Le discariche a cielo aperto, purtroppo, diventano giorno dopo giorno sempre più grandi. Basta percorrere soprattutto le strade delle zone periferiche, tra cui Morolo, lungo l'arteria che conduce a Sgurgola e ad Anagni, nei pressi della stazione ferroviaria. Buste, sacchi pieni di rifiuti, ingombranti, pneumatici, plastica, vetro, calcinacci. È solo una parte del biglietto da visita di molti paesi del nostro territorio. Nonostante l'impegno delle amministrazioni, il lavoro delle forze dell'ordine per smascherare i furbetti, il degrado avanza sempre più.

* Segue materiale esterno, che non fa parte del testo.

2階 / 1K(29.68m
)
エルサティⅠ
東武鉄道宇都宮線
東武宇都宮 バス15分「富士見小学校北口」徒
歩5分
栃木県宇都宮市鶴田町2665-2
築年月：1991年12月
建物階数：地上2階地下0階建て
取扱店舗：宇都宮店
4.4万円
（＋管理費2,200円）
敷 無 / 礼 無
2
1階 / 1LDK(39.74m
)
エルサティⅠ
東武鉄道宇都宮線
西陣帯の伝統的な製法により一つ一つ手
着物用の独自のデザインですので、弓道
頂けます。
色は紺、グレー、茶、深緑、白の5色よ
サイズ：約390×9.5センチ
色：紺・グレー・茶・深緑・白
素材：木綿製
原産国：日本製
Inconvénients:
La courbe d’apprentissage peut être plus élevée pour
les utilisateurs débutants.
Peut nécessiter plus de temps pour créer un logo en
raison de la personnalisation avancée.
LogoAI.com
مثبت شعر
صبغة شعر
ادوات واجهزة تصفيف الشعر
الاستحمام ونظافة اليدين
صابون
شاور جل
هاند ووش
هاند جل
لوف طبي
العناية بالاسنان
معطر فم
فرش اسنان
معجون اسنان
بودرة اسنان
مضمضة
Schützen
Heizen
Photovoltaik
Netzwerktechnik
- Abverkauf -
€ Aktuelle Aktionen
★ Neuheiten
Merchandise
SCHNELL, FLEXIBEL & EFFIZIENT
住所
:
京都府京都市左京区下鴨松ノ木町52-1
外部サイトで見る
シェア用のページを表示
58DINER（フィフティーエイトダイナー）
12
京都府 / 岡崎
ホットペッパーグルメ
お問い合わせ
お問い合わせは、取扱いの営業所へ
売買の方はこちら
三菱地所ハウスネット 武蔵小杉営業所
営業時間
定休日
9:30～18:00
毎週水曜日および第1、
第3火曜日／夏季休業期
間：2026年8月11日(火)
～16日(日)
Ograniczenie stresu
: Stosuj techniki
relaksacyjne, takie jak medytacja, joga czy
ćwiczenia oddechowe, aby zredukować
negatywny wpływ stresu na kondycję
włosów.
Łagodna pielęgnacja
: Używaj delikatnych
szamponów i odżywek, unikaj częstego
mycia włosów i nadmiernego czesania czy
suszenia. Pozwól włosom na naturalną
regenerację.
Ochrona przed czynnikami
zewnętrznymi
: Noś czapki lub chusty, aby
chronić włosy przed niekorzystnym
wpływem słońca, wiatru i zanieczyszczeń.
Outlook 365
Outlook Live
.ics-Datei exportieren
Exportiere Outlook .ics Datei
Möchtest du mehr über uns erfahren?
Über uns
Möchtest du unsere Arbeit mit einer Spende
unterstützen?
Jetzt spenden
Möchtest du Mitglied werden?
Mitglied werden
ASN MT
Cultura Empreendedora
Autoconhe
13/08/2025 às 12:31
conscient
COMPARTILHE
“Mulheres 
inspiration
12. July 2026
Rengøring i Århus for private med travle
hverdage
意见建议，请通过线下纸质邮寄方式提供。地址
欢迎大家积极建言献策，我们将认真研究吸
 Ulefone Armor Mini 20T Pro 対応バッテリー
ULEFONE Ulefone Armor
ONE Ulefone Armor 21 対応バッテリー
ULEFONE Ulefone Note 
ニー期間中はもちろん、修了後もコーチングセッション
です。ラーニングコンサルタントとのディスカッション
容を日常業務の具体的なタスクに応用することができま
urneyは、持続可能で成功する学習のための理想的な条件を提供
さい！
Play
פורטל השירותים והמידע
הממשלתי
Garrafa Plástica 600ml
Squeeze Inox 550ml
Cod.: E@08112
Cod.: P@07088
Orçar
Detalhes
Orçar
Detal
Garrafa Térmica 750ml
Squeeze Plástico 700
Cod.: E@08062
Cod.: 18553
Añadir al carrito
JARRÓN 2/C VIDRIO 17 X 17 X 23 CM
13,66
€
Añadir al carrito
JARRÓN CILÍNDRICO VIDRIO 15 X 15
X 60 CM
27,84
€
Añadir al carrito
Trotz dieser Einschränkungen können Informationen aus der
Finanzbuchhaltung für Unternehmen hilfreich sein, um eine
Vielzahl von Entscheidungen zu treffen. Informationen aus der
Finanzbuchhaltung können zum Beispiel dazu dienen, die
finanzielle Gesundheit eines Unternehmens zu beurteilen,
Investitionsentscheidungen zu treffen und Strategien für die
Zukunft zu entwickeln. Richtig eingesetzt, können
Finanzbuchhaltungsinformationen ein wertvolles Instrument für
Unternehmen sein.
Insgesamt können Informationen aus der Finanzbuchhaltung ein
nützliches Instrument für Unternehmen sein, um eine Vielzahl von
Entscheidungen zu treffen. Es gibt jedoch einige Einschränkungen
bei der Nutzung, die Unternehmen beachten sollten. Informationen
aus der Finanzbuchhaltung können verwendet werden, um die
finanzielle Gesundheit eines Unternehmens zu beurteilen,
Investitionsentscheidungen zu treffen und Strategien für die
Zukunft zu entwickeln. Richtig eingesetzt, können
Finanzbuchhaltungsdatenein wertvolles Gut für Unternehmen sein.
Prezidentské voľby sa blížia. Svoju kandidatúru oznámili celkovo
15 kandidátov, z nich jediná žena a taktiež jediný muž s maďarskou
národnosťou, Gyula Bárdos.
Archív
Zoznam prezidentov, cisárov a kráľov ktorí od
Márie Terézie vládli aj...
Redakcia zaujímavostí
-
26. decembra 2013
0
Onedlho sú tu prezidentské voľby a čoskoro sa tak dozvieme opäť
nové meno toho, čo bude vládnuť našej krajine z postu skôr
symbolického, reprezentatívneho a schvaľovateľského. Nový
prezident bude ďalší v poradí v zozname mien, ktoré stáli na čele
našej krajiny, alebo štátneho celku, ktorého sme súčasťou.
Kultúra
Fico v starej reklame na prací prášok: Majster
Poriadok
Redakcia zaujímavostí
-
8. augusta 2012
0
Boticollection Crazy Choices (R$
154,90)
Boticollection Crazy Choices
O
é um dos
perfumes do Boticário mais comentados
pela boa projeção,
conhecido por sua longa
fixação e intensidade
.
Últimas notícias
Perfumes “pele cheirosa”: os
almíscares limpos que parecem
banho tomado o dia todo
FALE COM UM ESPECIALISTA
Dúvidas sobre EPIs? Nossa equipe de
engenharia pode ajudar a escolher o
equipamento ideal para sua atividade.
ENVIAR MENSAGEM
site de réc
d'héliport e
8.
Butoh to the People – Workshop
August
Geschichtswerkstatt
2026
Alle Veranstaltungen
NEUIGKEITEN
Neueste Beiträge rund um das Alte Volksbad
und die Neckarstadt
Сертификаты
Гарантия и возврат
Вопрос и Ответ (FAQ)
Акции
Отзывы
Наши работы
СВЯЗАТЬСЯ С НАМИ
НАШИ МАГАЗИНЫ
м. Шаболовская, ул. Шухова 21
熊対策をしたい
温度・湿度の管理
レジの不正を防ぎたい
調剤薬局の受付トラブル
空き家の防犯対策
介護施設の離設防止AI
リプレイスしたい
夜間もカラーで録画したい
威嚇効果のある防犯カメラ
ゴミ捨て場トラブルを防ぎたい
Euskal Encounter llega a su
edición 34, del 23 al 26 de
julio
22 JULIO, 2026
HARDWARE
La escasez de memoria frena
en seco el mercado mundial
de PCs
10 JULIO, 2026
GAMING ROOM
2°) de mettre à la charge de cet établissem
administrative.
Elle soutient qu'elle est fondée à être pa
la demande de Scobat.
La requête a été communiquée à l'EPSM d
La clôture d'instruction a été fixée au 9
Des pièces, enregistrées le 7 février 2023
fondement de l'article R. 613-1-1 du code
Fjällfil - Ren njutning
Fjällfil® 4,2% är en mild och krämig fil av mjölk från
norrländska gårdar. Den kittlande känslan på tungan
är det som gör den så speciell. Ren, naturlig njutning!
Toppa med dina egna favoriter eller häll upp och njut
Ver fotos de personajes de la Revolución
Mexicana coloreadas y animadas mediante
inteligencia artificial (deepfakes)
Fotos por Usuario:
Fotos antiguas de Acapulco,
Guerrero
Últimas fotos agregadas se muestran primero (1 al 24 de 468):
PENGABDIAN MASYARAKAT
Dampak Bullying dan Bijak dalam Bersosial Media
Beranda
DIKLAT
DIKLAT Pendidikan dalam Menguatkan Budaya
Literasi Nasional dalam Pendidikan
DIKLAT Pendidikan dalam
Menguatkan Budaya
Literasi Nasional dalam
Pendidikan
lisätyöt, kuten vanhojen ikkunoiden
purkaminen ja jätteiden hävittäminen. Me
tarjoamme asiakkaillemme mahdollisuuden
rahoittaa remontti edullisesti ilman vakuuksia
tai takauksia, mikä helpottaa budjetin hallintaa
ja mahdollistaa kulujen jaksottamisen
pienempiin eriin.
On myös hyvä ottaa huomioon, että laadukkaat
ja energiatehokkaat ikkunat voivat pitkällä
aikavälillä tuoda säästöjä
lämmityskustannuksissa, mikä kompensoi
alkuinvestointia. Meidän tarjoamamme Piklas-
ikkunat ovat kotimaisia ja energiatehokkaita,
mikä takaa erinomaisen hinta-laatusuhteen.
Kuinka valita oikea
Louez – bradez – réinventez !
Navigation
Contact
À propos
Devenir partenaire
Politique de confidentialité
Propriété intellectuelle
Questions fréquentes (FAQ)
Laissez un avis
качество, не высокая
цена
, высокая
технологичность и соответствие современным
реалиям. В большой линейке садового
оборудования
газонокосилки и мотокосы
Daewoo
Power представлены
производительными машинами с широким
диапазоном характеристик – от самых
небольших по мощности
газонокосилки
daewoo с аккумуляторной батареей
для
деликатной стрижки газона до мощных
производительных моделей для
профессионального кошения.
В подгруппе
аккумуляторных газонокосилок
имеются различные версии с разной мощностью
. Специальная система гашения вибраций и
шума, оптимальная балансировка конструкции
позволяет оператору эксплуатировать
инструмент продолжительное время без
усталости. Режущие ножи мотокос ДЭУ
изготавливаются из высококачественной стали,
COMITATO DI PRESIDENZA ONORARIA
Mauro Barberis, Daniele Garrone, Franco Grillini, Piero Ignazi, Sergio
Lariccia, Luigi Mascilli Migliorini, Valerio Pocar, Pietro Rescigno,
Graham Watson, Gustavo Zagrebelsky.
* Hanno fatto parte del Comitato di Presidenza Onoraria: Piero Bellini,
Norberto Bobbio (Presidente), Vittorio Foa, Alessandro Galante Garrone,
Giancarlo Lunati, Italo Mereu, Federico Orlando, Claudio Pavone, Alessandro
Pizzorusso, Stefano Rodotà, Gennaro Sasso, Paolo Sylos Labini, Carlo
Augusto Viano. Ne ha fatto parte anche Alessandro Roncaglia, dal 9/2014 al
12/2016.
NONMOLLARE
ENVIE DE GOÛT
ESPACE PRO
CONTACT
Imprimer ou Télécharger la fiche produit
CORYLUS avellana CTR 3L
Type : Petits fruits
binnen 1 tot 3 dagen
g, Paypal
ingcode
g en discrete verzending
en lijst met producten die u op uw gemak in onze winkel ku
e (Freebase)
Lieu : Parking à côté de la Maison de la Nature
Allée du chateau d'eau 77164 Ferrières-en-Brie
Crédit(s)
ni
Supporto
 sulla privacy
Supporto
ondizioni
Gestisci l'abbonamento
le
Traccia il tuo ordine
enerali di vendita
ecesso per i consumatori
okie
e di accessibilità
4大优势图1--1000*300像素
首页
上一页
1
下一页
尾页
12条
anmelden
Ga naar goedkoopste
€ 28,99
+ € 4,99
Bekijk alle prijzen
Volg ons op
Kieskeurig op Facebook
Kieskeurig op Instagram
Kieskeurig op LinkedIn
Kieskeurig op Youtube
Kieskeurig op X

A farne i conti, come detto, soprattutto le zone periferiche. Sono tanti gli incivili "in trasferta" che caricano nelle auto o furgoni buste e sacchi pieni di rifiuti, raggiungono le aree di campagna e isolate e scaricano, o addirittura lanciano dal finestrino, il materiale. «Vedere le aree di sosta, i terreni, il bordo delle strade invasi da buste di immondizia ci fa davvero arrabbiare - lo sfogo di un cittadino-. Purtroppo gli incivili continuano a deturpare il territorio, quando basterebbe rispettare le regole e fare la raccolta differenziata».